Additionally, the employee’s rejection of or failure to seek other available employment may not be resorted to in order to mitigate damages. This applies when the employee rejected or failed to seek other available employment, or when that available employment was of a different or inferior kind to what they previously had.
Once again, the most important factor a court will consider when determining a duty to mitigate is whether there is a large number of comparable or substantially similar work available to the employee seeking a new job. For example, if the employee’s previous job was a highly specialized position, and there are no other substantially similar employment opportunities near the employee, the court will likely not require much mitigation. Thus, location of similar employment opportunities also plays an important role in determining the duty to mitigate.
Can I File a Legal Claim For Wrongful Termination?
If you have faced wrongful termination, you should contact your employer’s human resources department. It is important to note that you will generally be required to exhaust all available administrative remedies prior to taking any legal action.
If the human resources department is unable to resolve your issues, you may then contact the EEOC in order to file a claim against your employer. Because the Equal Employment Opportunity Commission combats workplace discrimination, they may conduct an investigation into your employer in order to issue a remedy.
Prior to actually filing a complaint with the EEOC, you should gather as much information as possible. This could include:
- Hiring and firing forms;
- Pay stubs;
- Written witness statements; and
- Anything else you believe will serve as evidence to support your claims.

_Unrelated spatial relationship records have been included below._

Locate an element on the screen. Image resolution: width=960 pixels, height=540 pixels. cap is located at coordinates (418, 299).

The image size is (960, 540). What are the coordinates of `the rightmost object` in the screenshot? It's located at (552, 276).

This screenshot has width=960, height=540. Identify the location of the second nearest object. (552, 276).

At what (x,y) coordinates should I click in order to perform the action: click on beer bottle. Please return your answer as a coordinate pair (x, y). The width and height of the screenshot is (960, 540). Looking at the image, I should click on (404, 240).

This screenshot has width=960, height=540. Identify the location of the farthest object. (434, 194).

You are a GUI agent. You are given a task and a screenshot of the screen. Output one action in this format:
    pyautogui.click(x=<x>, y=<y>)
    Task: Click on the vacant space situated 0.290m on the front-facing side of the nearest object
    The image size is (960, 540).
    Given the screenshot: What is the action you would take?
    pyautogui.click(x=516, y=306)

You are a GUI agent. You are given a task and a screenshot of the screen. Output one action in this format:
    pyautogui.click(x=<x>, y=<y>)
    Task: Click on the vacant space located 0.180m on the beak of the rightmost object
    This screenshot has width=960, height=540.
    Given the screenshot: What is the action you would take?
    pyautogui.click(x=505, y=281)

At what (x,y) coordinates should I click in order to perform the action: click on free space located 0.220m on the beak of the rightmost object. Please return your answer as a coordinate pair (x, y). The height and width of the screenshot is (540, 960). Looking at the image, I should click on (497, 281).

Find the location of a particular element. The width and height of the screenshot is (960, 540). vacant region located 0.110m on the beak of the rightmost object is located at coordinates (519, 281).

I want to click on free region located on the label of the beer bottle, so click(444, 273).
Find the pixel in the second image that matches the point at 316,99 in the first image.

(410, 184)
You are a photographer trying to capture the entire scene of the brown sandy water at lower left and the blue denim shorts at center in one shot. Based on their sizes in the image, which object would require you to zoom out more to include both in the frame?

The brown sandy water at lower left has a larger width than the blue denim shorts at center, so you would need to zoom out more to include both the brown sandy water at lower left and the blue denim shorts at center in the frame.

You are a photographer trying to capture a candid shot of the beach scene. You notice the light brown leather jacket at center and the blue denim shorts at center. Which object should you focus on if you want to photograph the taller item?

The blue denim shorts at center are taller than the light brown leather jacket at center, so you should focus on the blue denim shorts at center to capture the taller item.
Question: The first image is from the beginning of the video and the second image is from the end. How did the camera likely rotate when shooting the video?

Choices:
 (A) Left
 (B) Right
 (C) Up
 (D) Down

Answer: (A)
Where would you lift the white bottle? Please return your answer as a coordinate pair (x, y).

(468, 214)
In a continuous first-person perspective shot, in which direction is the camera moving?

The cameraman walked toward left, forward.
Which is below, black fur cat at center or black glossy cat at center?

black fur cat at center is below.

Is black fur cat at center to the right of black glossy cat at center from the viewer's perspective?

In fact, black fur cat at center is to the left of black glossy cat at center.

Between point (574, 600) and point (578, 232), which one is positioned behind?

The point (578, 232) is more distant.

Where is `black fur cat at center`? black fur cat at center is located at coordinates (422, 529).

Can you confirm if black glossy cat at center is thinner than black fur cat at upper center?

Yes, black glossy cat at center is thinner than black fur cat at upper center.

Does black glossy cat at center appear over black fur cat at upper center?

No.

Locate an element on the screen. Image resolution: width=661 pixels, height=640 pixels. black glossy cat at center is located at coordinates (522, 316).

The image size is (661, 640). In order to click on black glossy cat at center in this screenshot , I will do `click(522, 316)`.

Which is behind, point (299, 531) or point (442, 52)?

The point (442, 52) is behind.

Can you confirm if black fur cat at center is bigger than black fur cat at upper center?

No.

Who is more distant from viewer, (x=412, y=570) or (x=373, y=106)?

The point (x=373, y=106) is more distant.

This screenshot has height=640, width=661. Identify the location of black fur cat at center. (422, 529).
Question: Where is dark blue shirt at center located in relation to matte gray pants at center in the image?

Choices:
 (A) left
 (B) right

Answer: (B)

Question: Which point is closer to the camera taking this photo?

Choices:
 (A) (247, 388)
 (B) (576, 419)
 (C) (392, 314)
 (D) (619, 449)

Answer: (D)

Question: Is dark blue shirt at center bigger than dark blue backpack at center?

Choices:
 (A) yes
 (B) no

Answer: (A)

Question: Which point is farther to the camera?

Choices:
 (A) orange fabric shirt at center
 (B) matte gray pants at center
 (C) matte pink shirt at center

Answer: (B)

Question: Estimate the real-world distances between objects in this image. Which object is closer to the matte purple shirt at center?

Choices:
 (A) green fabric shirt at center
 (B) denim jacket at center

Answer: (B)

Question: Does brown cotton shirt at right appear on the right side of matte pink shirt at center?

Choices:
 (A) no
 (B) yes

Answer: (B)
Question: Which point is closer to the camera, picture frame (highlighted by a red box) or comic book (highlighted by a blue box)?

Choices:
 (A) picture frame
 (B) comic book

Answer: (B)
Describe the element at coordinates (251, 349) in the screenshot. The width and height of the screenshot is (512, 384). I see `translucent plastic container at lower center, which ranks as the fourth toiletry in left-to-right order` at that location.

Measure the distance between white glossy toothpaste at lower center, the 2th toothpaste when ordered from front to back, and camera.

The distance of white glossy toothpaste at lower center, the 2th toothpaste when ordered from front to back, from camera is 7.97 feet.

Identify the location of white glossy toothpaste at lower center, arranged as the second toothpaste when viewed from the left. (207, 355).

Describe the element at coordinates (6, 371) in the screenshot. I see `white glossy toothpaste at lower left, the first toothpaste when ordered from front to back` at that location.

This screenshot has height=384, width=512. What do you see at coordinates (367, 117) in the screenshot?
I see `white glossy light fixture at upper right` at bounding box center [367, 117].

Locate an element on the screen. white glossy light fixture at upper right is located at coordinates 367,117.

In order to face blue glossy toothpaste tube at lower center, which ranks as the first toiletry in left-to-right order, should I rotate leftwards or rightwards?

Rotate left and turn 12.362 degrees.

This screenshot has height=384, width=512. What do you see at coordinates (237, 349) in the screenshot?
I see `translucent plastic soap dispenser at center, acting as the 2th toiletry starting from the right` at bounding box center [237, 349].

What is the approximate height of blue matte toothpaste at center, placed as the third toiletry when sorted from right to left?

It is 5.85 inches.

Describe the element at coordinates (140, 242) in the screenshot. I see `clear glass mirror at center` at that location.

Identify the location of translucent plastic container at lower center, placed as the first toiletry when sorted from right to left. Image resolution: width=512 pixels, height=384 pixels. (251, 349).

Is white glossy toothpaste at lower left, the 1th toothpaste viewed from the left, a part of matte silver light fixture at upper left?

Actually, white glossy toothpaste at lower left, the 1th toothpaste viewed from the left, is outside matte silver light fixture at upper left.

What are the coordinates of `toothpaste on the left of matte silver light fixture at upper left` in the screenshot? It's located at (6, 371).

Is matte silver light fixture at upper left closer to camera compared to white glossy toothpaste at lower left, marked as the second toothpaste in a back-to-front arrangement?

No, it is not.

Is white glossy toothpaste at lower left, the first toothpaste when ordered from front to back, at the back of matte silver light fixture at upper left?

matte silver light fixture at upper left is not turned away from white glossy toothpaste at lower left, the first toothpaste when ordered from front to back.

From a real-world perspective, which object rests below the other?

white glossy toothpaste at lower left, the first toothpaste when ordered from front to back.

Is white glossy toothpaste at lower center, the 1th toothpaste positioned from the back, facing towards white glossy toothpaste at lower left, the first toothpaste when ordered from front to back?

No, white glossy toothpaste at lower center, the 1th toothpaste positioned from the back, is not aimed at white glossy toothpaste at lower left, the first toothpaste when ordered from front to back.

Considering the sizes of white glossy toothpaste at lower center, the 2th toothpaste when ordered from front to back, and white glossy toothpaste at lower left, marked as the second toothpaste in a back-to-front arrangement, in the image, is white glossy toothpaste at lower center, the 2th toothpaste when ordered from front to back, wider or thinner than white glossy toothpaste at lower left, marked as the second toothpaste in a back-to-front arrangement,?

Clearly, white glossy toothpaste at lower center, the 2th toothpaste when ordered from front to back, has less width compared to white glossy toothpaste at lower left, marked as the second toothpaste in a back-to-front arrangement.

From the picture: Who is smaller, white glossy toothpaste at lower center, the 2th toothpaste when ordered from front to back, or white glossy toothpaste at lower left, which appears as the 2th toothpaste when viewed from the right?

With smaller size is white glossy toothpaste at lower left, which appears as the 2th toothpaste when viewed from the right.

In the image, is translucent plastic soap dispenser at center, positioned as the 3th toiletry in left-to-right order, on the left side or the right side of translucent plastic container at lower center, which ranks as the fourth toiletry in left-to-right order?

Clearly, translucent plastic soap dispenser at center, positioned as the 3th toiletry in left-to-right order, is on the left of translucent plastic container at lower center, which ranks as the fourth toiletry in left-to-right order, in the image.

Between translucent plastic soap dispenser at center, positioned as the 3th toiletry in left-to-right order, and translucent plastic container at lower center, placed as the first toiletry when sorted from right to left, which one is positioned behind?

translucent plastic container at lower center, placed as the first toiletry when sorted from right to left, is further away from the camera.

If the EEOC is not able to remedy the situation, you may then file a civil lawsuit against your employer while also being mindful of your duty to mitigate damages. A successful lawsuit may result in the following equitable remedies:
- Reinstatement to your position, if you wish to return;
- An injunction against the employer in order to prevent them from taking further action;
- Compensation for any loss of pay or benefits;
- A “make whole” solution; and/or
- Compensation for any out of pocket expenses related to searching for a new job in order to mitigate damages,
- or those directly caused by the wrongful termination.
Do I Need an Attorney For Wrongful Termination and the Duty to Mitigate Damages?
If you have been wrongfully terminated, you should consult with a local wrongful termination lawyer as soon as possible. An experienced and local employment attorney will be able to provide you with state-specific legal advice, and inform you of your duty to mitigate.
Additionally, an attorney can help you gather evidence to support your claim, and file a private lawsuit on your behalf. Finally, an experienced attorney will also be able to represent you in court, as needed.